5 Rules to Know Before Opening Your Roth IRA Account

No matter how far you are from retirement, savings vehicles that allow you to invest for the future and save on taxes are all around you. While a 401(k) and a traditional IRA can be funded with pre-tax dollars now, thus reducing your gross or taxable income, a Roth IRA is funded with post-tax dollars. When you take money out of a Roth, your withdrawals do not increase your taxable income.

What is a Roth IRA?

A Roth IRA is an investment vehicle that puts post-tax dollars into the stock market for reinvestment and growth. You cannot access the funds in a Roth IRA until you are 59 and 1/2 or unless you are in a hardship situation. You can usually put up to $6,000 into a Roth IRA each year and may be able to add more depending on your age.

What is a Qualified Dividend?

A qualified dividend is a dividend that is taxed at the capital gains rate instead of the standard income tax rate. While Roth dividends are tax-free as long as the account has been in place for 5 years, setting up other investments that payout only qualified dividends will likely take a conversation with your financial adviser. Qualified dividends can change, so keeping an eye on that area of the market takes focus.

Your Roth IRA distributions can be taken later than those from a standard retirement account. However, you will want to connect with your financial adviser to stay on top of the Required Minimum Distribution rules.
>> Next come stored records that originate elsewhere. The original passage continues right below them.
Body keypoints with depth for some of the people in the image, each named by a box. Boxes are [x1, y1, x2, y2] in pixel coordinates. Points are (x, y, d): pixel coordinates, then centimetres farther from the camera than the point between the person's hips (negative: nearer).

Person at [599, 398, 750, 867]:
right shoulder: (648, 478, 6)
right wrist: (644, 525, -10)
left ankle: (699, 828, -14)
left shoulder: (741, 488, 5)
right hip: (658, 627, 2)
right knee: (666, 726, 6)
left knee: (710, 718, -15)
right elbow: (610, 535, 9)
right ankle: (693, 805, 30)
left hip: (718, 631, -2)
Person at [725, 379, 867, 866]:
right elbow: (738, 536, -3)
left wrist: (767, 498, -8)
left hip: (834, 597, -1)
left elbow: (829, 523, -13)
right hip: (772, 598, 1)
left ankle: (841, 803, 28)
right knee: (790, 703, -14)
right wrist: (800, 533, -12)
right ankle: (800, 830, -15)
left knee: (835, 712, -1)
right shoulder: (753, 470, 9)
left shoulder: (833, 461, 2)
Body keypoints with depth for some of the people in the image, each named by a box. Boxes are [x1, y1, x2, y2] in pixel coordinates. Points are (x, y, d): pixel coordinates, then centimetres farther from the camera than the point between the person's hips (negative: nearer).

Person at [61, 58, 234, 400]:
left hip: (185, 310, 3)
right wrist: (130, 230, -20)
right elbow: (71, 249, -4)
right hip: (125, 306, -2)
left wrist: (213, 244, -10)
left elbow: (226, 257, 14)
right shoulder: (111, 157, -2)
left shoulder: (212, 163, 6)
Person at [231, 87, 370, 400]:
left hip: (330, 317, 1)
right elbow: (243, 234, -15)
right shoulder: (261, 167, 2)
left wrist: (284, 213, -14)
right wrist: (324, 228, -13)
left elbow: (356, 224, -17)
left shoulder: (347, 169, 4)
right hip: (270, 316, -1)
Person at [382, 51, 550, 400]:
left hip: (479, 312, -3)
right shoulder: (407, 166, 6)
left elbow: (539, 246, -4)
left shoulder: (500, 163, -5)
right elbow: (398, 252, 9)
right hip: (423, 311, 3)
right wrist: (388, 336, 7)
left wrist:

5 Rules to Know Before Opening Your Roth IRA Account

  1. According to the experts at SoFi, “your Roth IRA is a great vehicle for those who expect to earn a higher income after retirement.”
  1. When determining how to start Roth IRA contributions, take care to review all tax breaks you may get from other vehicles if you do not have many deductions now.
  1. Consider setting up Roth IRAs for your spouse and family. If you have a non-earning spouse, you can set up a Roth to build their retirement savings. If your children work for your business, you can contribute up to their total earned income into a Roth IRA for their benefit.
  1. When creating accounts for families, make sure the account is in their name. If the children are under 18, they may need a custodial brokerage account to manage the money.
  1. If you make too much, you cannot set up a Roth IRA. However, you may be able to bump up your 401(k) contributions to lower your modified adjusted gross income, which can qualify you for a Roth. Talk to your financial adviser about this limitation, as the brackets are always moving, and you may have other options.

You will never be sorry that you saved too much for retirement. If your spouse has stayed home to care for children, a Roth on their behalf is an excellent choice. Allowing your children to build wealth and learn about the markets early is also a terrific decision.